━━━ MATERIAL TO PROCESS
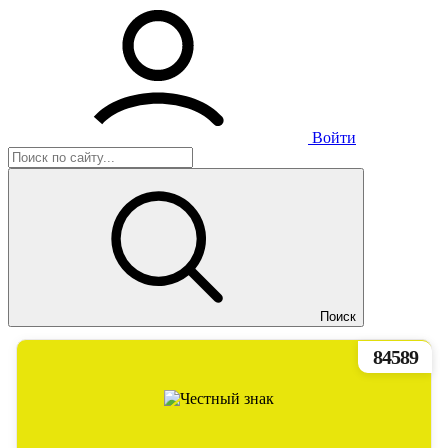
Войти
Поиск
84589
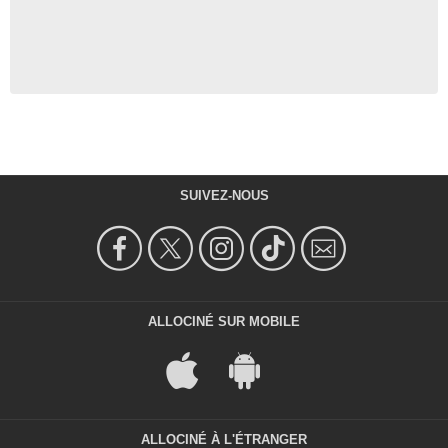
SUIVEZ-NOUS
ALLOCINÉ SUR MOBILE
ALLOCINÉ À L'ÉTRANGER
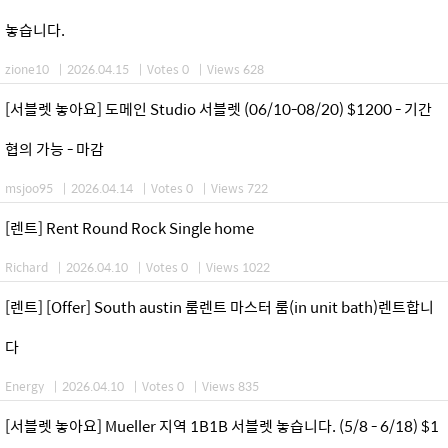
놓습니다.
zione10
|
2026.04.15
|
Votes 0
|
Views 628
[서블렛 놓아요] 도메인 Studio 서블렛 (06/10-08/20) $1200 - 기간
협의 가능 - 마감
msjoo95
|
2026.04.14
|
Votes 0
|
Views 722
[렌트] Rent Round Rock Single home
Richard
|
2026.04.10
|
Votes 0
|
Views 1022
[렌트] [Offer] South austin 룸렌트 마스터 룸(in unit bath)렌트합니
다
Energy
|
2026.04.10
|
Votes 0
|
Views 835
[서블렛 놓아요] Mueller 지역 1B1B 서블렛 놓습니다. (5/8 - 6/18) $1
━━━━━━
◆ **WHAT IS EXPECTED**
This exercise requires the lines of the entries containing the string "놓습니다".

◆ **ANSWER SPACE**
놓습니다.
[서블렛 놓아요] Mueller 지역 1B1B 서블렛 놓습니다. (5/8 - 6/18) $1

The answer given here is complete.